### Instructions to follow:
List every lake, river and flowage named in the fishing-boat essay below.
Segment Start: Document segment
My boat isn't fancy. It's a 15-foot, plain-Jane aluminum fishing boat. There are no pedestal seats, there's no casting deck, and there's no livewell, either, unless I leave the drain plug open for a few minutes. The newest thing on the craft is a '94 Evinrude outboard, which my wife and I bought used a few years back after our vintage Johnson motor ground to a halt in spectacular fashion on the Castle Rock Flowage. I'm not bemoaning the boat's vanilla qualities, though. It does what Lori and I need it to do without a lot of fuss. Which is not to say that I don't occasionally look longingly at new boats with all of the refinements that a high monthly payment can provide. Recently I was looking at a boat displayed in the catalog of a famous tackle distributor. The boat has every bell and whistle, but I'm pretty certain that the photograph is posed.
Why do I think that? It's because the angler in the photo is in the stern, facing away from the two bikini-clad lovelies who are sunning like lizards on a hot rock on his casting deck. Yeah, I know. It happens all the time to me, too, and it's a damned nuisance. Man can't hardly go out and catch a basket of bluegills these days without vixens draping themselves all over his boat, fouling up the ropes and making it difficult to cast. Actually, it's never happened to me. My wife might sit in the bow, but she'd never lie down, partly because it'd be uncomfortable as heck and partly because of a stinkbait spill which I haven't gotten around to cleaning yet. Anyway, the boat in the catalog is very nice. I bet its drain plug even fits. That it does is significant in a way which I hope will become clear soon.
I've written before about the houseboat my father built in our backyard in the early 1970's. We had a grand time, mostly, whether we were on Lake Winnebago or Lake Michigan or the Mississippi River. I say "mostly" because, well, we did have some incidents, such as the electrical storm on Lake Poygan where we kids stood on the top deck, pointing at each other and laughing hysterically as our hair stood on end. When you spend as much time on the water as we did, some of this stuff is bound to happen, but to this day when I hear the word "vacation" I immediately picture my mother, sitting in the galley and praying the Rosary. I'm kind of glad we never went to Disney World. I imagine how alarmed other kids would have been, sitting in the spinning teacups while in the background my mother intoned "...now and at the hour of our death, amen."
My younger brother, Craig, is planning a performance about our boating experiences, entitled "28 Ways to Die." I think he's exaggerating. I only count 27. Craig thinks that the reason we got into some of those scrapes is because my dad had a kind of devil-may-care attitude stemming from his service as a fighter pilot in the Wisconsin Air National Guard. So why do I run into so many scrapes on my own boat? I haven't been a fighter pilot, and my attitude is not devil-may-care but instead one of willful ignorance. Which brings us to the drain plug.
One day about twelve years ago I hitched the boat I then had to my truck and headed north to Menasha, where I grew up. My friend Steve and I planned to take his nephew Adam after walleyes on Lake Winnebago. If I remember correctly, it was to be Adam's first real "big boy" fishing trip. I'm good that way; always willing to share my knowledge with others, and at the launch I imagined how it must feel to be in the presence of such a giant as myself.
"Alright, Adam," I said as I pushed us out into the Fox River, squinting into the distance like Captain Ahab searching for spouting whales. "Let's go catch some fish."
Segment End: Document segment
Segment Start: Data excerpt
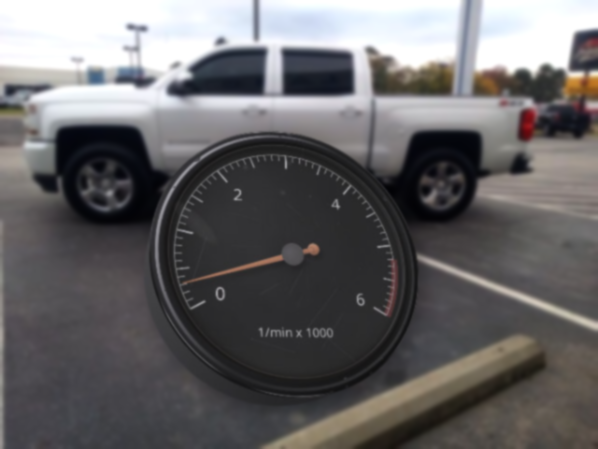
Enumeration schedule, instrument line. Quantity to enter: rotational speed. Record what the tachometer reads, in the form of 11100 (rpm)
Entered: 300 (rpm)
Segment End: Data excerpt
### Answer space:
Castle Rock Flowage, Lake Winnebago, Lake Michigan, the Mississippi River, Lake Poygan, the Fox River